• PAGE TEXT:
Prima1

Please inform me of any mistakes in these writings and I will make the corrections, also any contributions (writing) you would like to send me or asm code you would like to contribute. e-mail me

Primer 1:

Introduction

First let me say that if you don't have an op-codes help file or document - get one.

Writing assembler with lcc-win32 requires an extended syntax which is a little clumsy compared to writing code for one of the other assemblers but an advantage is that all one's code can be debugged in Wedit's comfortable debugger. Provided one writes the assembler instructions as separate lines one can step through the code as one would with C code.

For example one could write the instructions with a new line character added so that all asm instructions become one long line.

_asm("fldt 8(%ebp)\n\
        fld %st(0) \n\
        fmul %st \n\
        fld1 \n\
        fsubp \n\
        fsqrt \n\
        fxch %st(1) \n\
        fpatan \n");

Which is quite neat, but unfortunately the debugger will see that as one long line so that using 'step' (F8) will cause all those instructions to be executed as if they were only one line - at least as far as the debugger is concerned.

    _asm("fldt 8(%ebp);
    _asm("fld %st");
    _asm("fmul %st(0)");
    _asm("fld1");
    _asm("fsubp");
    _asm("fsqrt");
    _asm("fxch %st(1)");
    _asm("fpatan");

Now, each separate instruction can be 'stepped' through and if necessary one can note how the MPU's registers are changing to reflect what each instruction has done.

The extra characters _asm(" and "); can be quickly inserted using a Wedit keyboard macro so one keystroke will give _asm(""); one can then insert the instruction as required without too much bother.

Gaining Access To Parameters Passed To Functions.

Assuming one is compiling without optimisation and that integer variables are being passed, the first parameter is at 8(%ebp), the second at 12(%ebp) and so on. Storing the first parameter in say eax would be accomplished like so

You Must Push And Pop.

When using the registers to hold ones own values it can happen that this will corrupt some of the values that the compiler is relying on to continue executing other code within the program.

• WRITTEN INSTRUCTION A:
In the lcc-win32 assembler primer, where is the second integer parameter located when the code is compiled without optimization?
• WRITTEN INSTRUCTION B:
Extend the lcc-win32 assembler primer with a passage that follows on from its last sentence.

• GIVEN RECORDS:
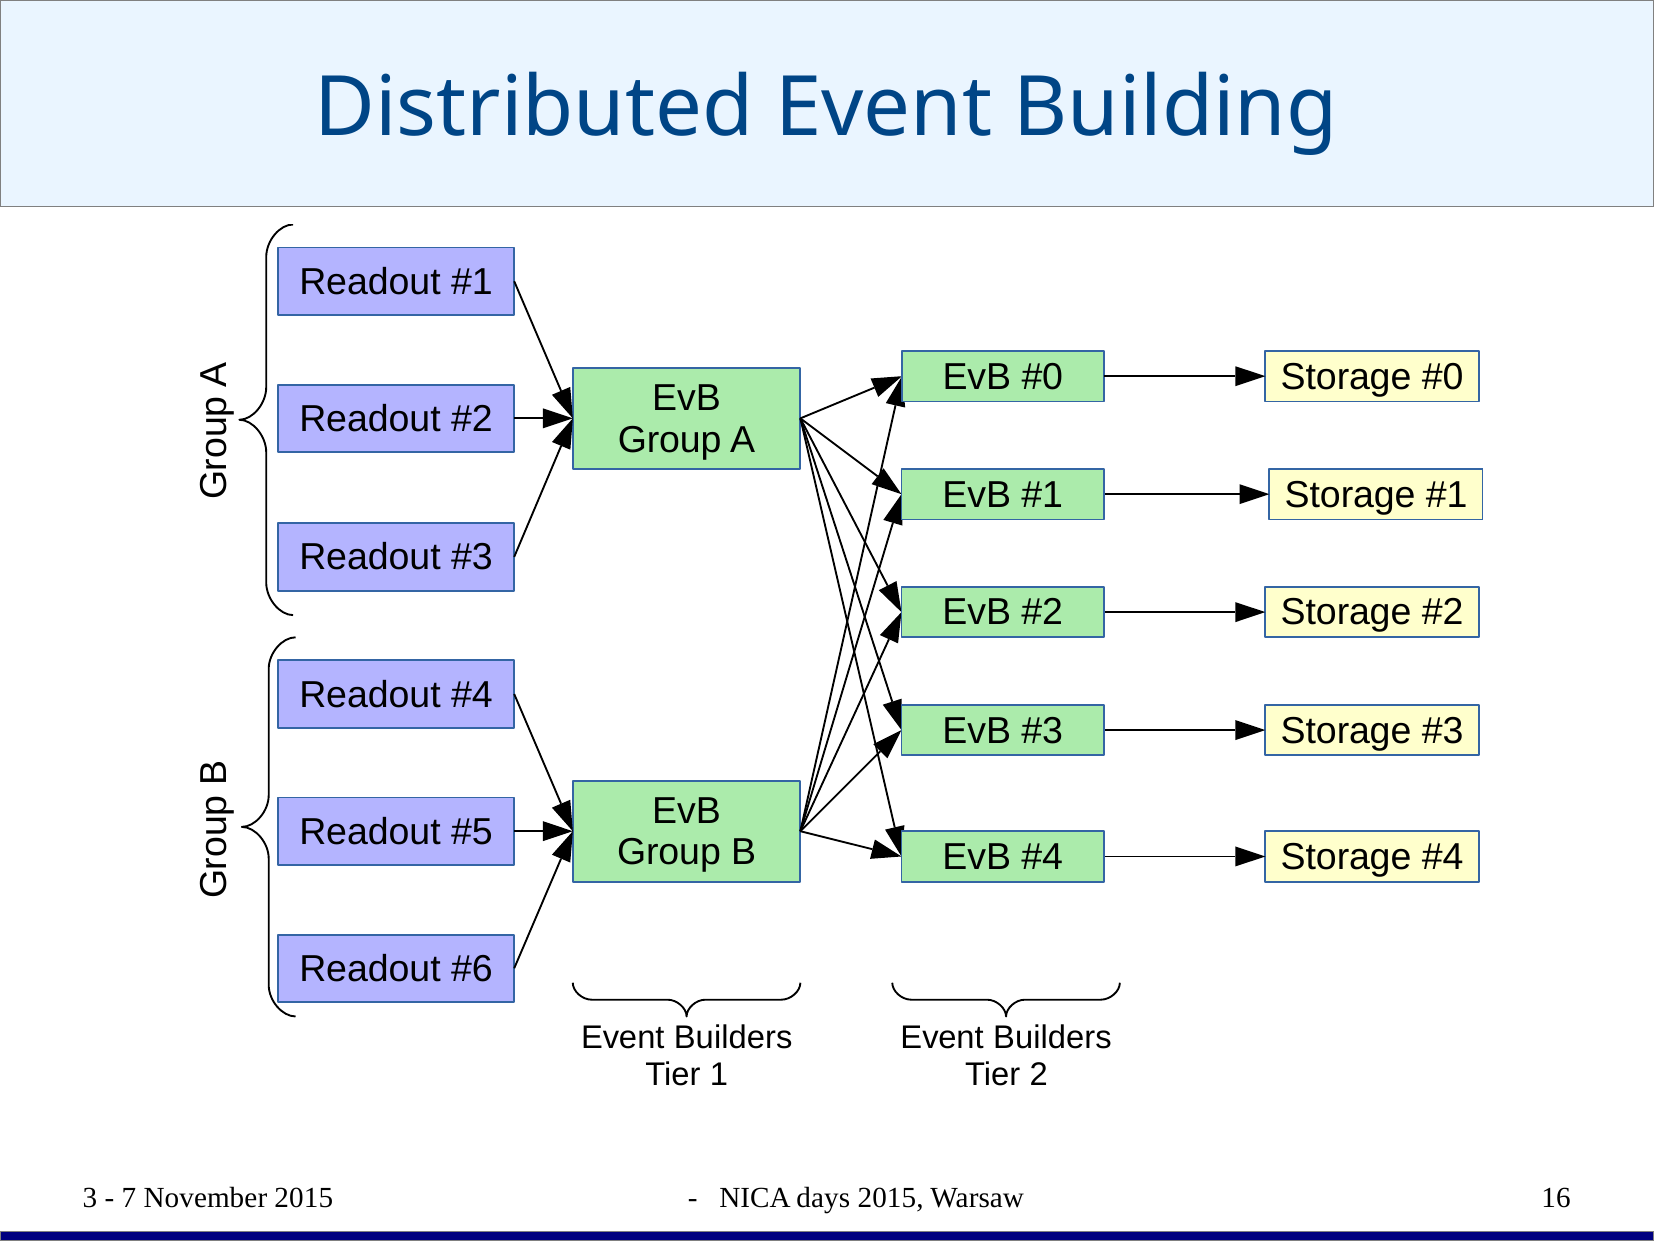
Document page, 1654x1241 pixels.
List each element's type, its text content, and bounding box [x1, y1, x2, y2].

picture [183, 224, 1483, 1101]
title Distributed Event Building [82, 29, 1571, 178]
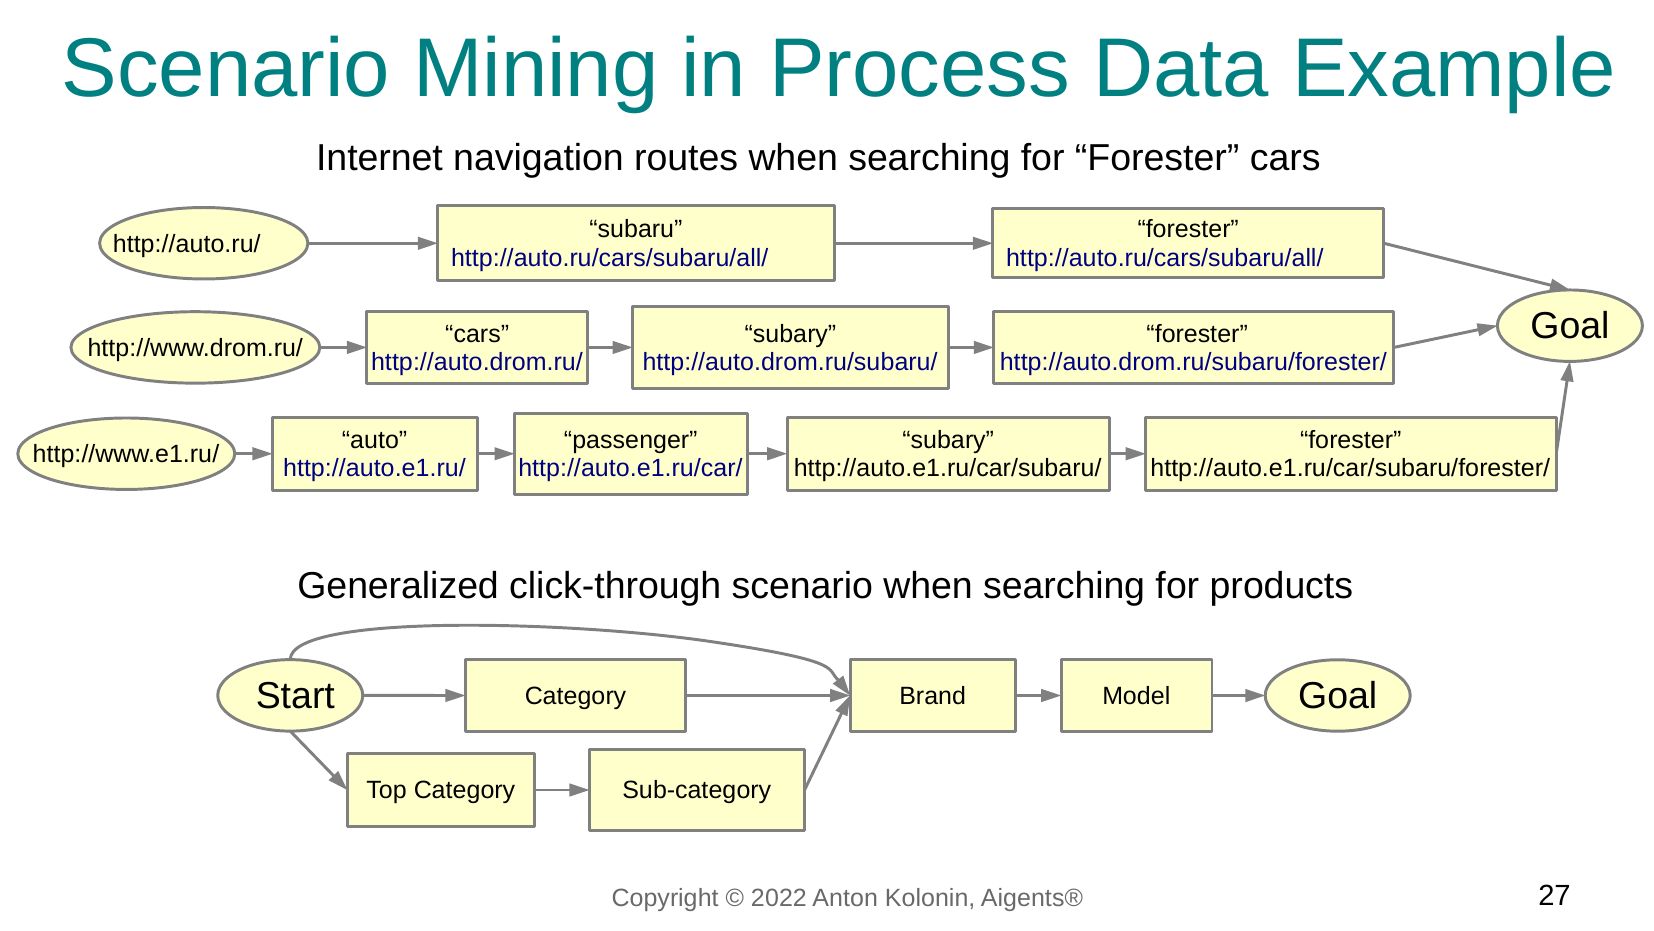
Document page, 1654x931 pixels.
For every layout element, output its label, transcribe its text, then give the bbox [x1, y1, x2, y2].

• ANSWER A:
At 12(%ebp).

• ANSWER B:
Here is a representation of the normal registers showing the relationship of their different sizes and byte orientation. Looking at EAX

AX is the lower word of the EAX long word,
AH is the upper byte of the AX word and
AL is the lower byte of the AX word.

EAX	Accumulator	most arithmetic and logical computations
EBX	Base	commonly used to hold indirect addresses
ECX	Count	use it to count off the number of iterations in a loop
EDX	Data	holds the overflow from certain arithmetic operations
ESI	Source Index	use these two registers esi & edi as pointers
EDI	Destination Index	also use with string instructions
EBP	Base Pointer	access parameters and local variables
ESP	Stack Pointer	generally not altered
CS	Code Segment	points at the segment containing the currently executing code
DS	Data Segment	points to the data segment of running process
ES	Extra Segment
FS
GS
SS	Stack Segment
EFLAGS	Condition Codes	FLAGS -- carry, parity, zero, sign, and overflow flags

EBX ESI EDI EBP and ESP should always be saved and restored if used/changed in your routine. Although you have liberty to use registers for anything, certain registers are best used for specific purposes - for example the jump instruction jecxz looks for zero in ECX.

Always push ebx, esi, edi, ebp and esp if at any time they are changed by your code and pop them when you are finished using them and most certainly before leaving the routine in which they have been changed.

int foo(int a, int b)
{
    _asm("pushl %ebx");             // save ebx
    _asm("pushl %edi");             // save edi
    _asm("movl 8(%ebp), %ebx");

    // more stuff

    _asm("popl %edi");              // restore edi
    _asm("popl %ebx");              // restore ebx
}

Take a look at an asm listing generated with lcc-win32, this can be quite illuminating.

At the start of a routine ebp is push-ed and esp (stack pointer) is copied to ebp, this is why we can use ebp to gain access to the passed parameters.

The Return Value

For all integer returns you need to put the value in eax before returning. This is the most efficient way of returning a value from an asm routine. Floating point values are taken from the top of the floating point stack.

Of course one can explicitly return a value using the return statement. Here are two examples, one showing an automatic return, and one showing how to explicitly return the value.

First the automatic return, this uses the register eax or part of it depending on the size of the return value, byte, word, or long word.

char foo(char a, char b)
{
    _asm("movb 8(%ebp), %al"); // load a into al
    _asm("movb 12(%ebp), %cl"); // load b into cl
    _asm("addb %cl, %al");      // add them putting the result in al
    // the automatic return will be al (low byte of ax (low word of eax))
}

char foo(char a, char b)
{
    char c;
    _asm("movb 8(%ebp), %al"); // load a into al
    _asm("movb 12(%ebp), %cl"); // load b into ecx
    _asm("addb %cl, %al");      // add them putting the result in al
    _asm("movb %al, %c");       // move (copy) al into c
    return c;
}

Sizes And Instructions

LCC-Win32 uses the AT&T syntax for assembler instructions, one of the consequences is that the size of the operation is determined by the operant itself which is unlike the Intel syntax.

Intel's syntax is different. First an AT&T instruction and then the Intel equivalent.

Time For An Example Routine. (str_len)

size_t str_len(char *s)
{
    _asm("movl 8(%ebp),%ecx");   // first arg is at 8(%ebp)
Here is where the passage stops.